WRITTEN TASK. Collect every line in the records below that contains the word "products".
++++++++++
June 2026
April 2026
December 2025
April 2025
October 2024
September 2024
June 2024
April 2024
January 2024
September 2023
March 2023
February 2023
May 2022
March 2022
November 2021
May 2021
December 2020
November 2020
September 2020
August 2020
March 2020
++++++++++
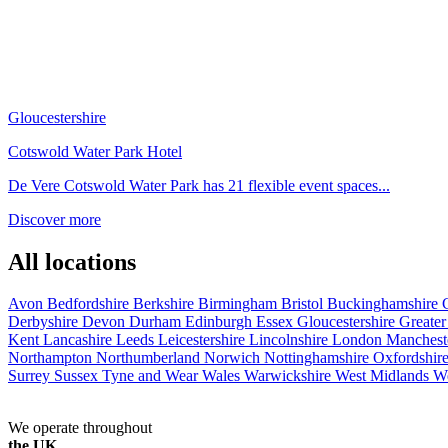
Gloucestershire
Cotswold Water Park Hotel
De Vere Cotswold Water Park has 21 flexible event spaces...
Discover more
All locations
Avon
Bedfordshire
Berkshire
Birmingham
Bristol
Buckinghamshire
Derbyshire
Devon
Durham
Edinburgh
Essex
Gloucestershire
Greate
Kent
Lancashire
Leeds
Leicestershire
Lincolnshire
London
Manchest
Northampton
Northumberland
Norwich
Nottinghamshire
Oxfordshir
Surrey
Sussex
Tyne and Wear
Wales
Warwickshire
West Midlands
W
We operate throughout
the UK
++++++++++
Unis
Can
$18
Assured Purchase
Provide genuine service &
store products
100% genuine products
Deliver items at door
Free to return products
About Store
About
++++++++++
TASK ANSWER.
store products
100% genuine products
Free to return products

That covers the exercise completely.